WHAT IS REQUIRED ->
Please work out how many lines in the data below contain "trenutku", and reply with that number alone.

[EXTRACTED DATA]

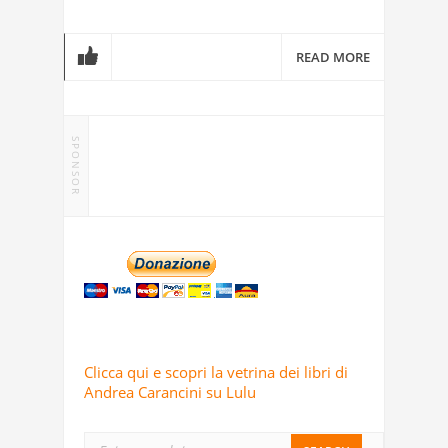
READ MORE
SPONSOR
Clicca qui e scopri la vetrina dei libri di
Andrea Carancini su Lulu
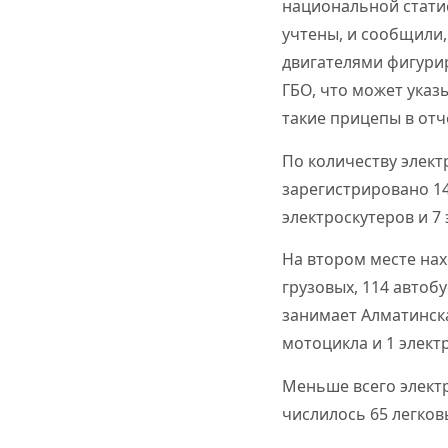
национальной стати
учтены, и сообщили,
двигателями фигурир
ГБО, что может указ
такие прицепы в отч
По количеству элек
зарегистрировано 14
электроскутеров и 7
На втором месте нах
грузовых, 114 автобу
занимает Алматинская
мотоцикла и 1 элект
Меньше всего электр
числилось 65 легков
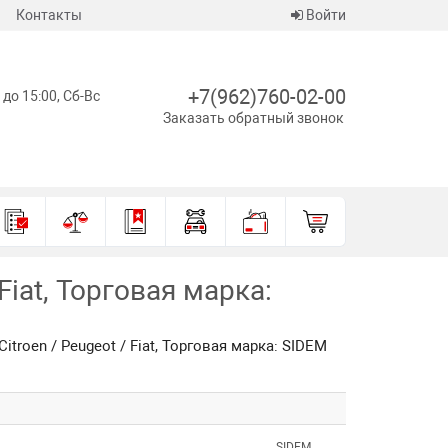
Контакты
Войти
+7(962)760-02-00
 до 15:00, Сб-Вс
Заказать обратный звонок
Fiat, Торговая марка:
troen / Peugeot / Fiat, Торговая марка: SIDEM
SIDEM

[/EXTRACTED DATA]
[EXTRACTED DATA]

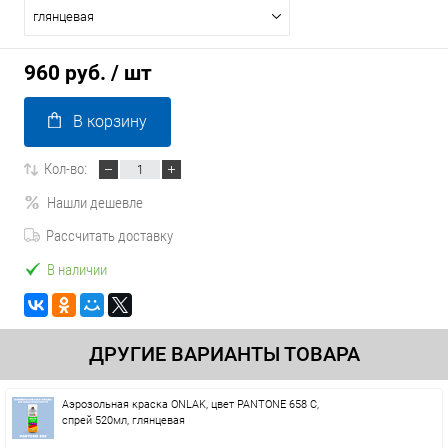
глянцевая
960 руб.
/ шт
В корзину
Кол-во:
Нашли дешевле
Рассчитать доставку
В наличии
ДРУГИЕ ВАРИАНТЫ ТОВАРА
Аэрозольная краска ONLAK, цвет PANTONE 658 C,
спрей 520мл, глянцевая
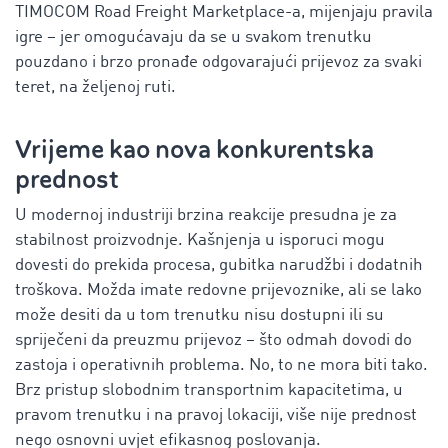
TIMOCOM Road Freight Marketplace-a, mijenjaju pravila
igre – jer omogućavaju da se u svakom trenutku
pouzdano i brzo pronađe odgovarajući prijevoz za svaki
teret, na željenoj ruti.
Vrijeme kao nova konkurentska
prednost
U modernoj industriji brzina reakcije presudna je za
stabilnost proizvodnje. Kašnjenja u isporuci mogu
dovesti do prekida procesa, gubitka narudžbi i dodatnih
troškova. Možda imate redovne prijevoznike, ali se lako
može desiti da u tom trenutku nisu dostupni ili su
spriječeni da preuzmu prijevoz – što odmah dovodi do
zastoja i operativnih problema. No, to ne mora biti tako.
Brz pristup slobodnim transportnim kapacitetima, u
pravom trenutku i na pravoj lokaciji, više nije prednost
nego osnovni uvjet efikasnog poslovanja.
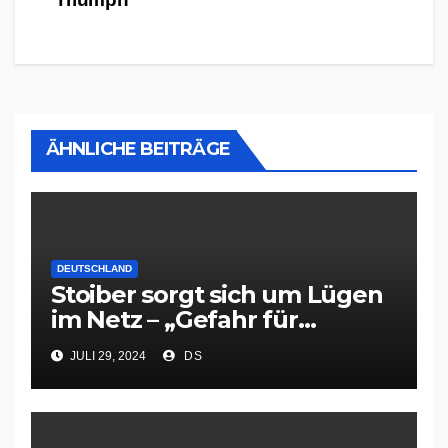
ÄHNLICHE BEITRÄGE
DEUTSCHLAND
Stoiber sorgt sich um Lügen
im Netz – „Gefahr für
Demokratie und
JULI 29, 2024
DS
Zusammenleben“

[/EXTRACTED DATA]

TASK SOLUTION ->
3